“She was only forty when she married him,” Mary Houghton said; “that isn’t old at all! And I have always been sorry for her.” She looked up over her spectacles at the tense young figure by the window, outlined against the yellow sunset; saw those clenched hands, heard the impetuous voice break on a word,—and forgot Eleanor in a more intimate anxiety: “Of course,” she said, “such a difference in age as there is between Maurice and Eleanor is a pity. But Maurice is devoted to her, and with reason. She has been generous when he has been unkind. I happen to know that.”

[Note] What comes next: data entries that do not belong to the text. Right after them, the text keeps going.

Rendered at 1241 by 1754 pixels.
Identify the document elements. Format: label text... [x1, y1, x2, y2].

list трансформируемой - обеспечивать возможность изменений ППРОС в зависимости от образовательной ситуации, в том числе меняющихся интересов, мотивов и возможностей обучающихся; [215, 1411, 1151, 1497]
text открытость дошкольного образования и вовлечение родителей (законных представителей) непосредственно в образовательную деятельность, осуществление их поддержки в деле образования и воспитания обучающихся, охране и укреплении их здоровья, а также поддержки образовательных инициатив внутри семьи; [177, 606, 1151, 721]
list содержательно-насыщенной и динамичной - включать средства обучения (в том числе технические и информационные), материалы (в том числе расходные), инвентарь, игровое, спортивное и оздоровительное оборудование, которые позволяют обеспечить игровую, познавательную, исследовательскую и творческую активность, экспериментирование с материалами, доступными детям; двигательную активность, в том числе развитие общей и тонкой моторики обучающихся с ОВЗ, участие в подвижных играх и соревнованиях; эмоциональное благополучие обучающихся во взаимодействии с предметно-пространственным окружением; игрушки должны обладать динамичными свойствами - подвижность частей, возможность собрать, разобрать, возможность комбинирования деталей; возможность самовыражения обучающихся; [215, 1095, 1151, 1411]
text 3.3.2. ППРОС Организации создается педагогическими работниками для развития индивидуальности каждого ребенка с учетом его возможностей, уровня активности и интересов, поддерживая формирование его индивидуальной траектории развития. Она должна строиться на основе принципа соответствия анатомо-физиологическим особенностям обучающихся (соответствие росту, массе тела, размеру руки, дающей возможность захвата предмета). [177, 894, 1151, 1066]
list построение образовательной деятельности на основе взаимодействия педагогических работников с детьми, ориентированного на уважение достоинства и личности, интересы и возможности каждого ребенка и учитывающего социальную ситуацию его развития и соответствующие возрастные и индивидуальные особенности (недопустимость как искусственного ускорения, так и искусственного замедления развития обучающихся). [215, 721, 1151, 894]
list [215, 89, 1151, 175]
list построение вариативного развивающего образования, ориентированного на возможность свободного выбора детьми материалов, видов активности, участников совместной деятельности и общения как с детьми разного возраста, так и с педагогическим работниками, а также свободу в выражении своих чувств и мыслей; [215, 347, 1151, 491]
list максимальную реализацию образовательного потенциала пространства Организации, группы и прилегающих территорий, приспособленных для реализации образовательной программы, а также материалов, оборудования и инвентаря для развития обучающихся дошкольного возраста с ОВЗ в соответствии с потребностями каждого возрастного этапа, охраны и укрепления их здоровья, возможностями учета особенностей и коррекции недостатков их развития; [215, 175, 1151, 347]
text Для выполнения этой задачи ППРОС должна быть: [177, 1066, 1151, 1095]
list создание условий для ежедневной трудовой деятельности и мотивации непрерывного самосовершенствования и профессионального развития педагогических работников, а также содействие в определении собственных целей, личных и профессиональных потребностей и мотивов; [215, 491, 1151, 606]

“Maurice couldn’t be unkind!”
Her mother ignored this. “And remember another thing, Edith: It isn’t years that decide whether a marriage is a failure. One of the happiest marriages I ever knew was between a woman of fifty and a man of thirty. You see—” she paused, and took off her spectacles, and tapped the arm of her chair, thoughtfully: “You see, Edith, you don’t understand. You are so appallingly young! You think Love speaks only through the senses. My dear, Love’s highest speech is in the Spirit; the language of the senses is only it’s pretty, stammering, divine baby-talk!” Edith was silent. Her mother went on: “Yes, it isn’t age that decides things. It’s selfishness or unselfishness. At present Eleanor is extraordinarily unselfish, so I believe they may yet be very happy.”
“Oh, I hope so, of course,” Edith said—and put up a furtive finger to wipe first one cheek, and then the other.... “Poor Maurice!” she said.
CHAPTER XXX
When Maurice got back to the firelit library, he said, filling his pipe with rather elaborate attention, and trying to speak with good-natured carelessness, “I’m afraid Edith thought you didn’t want her, Nelly.” He was sorry the next moment that he had said even as much as that: Eleanor was breathing quickly, and her dark, sad eyes were hard with anger.
“I don’t,” she said
Maurice said, sharply, “You have never liked her!”
“Why should I like her? She talks to you incessantly. And now, she looks at you; here—before me! Looks at you.”
“Eleanor, what on earth—”
“Oh, I saw her, when you were talking over there by the window; I watched her. She looked at you! I am not blind. I understand what it means when a girl looks at a man that way. And now she’s planning to be in Mercer for three months? Well, that’s simply to be near you. She’d like to live in the same house with you, I suppose! If it wasn’t for me, she’d be in love with you—perhaps she is, anyhow? Yes, I think she is.” There was a sick silence. “And, perhaps,” she said, with a gasp, “you are in love with her?”